Ce portrait, résumé ici de la présentation complète faite par Christine Goguet, est une illustration de la falsification dont la propagande est souvent capable, à l’aide de légendes bien choisies et tournées du bon côté de l’Histoire. Et dire que même de nos jours les adulateurs, envieux des mêmes pouvoirs que leur idole, se pressent à coup de slogans du même genre au-devant des différents piédestaux.

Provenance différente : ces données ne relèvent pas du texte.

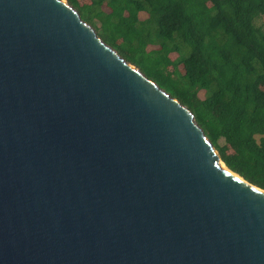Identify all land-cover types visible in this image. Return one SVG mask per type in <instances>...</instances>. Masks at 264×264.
Returning <instances> with one entry per match:
<instances>
[{"label":"water","instance_id":"1","mask_svg":"<svg viewBox=\"0 0 264 264\" xmlns=\"http://www.w3.org/2000/svg\"><path fill=\"white\" fill-rule=\"evenodd\" d=\"M0 264H264V189L67 0H0Z\"/></svg>","mask_w":264,"mask_h":264},{"label":"trees","instance_id":"2","mask_svg":"<svg viewBox=\"0 0 264 264\" xmlns=\"http://www.w3.org/2000/svg\"><path fill=\"white\" fill-rule=\"evenodd\" d=\"M67 1L193 112L230 170L264 189V0Z\"/></svg>","mask_w":264,"mask_h":264},{"label":"rangeland","instance_id":"3","mask_svg":"<svg viewBox=\"0 0 264 264\" xmlns=\"http://www.w3.org/2000/svg\"><path fill=\"white\" fill-rule=\"evenodd\" d=\"M257 23L259 24H264V21L262 19H260ZM204 95H203V92H200L199 94V98H202ZM258 138V137H257Z\"/></svg>","mask_w":264,"mask_h":264},{"label":"bare ground","instance_id":"4","mask_svg":"<svg viewBox=\"0 0 264 264\" xmlns=\"http://www.w3.org/2000/svg\"><path fill=\"white\" fill-rule=\"evenodd\" d=\"M222 166H223V164H222Z\"/></svg>","mask_w":264,"mask_h":264}]
</instances>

Ce portrait du petit boucher argentin n’est qu’une partie de la galerie qui nous est proposée par le livre de Christine Goguet. Tous ont leur intérêt et leur part d’inattendu, de surprises et de remises en question sur la manière dont les époques réussissent à bâtir l’édifice symbolique capable de renverser les valeurs, travail insidieux du diviseur.

C’est pour cette raison que le livre Les grands hommes et le diable trouve pleinement sa place dans la série censée inviter nos contemporains à la réflexion et à la vigilance.

Une vraie boussole et un remède à l’indifférence chronique qui règne sur une société en perte de repères et abandonnée à ses illusions.

Dan Burcea

Christine Goguet, Les grands hommes et le diable, Éditions du Rocher, 2026, 200 pages.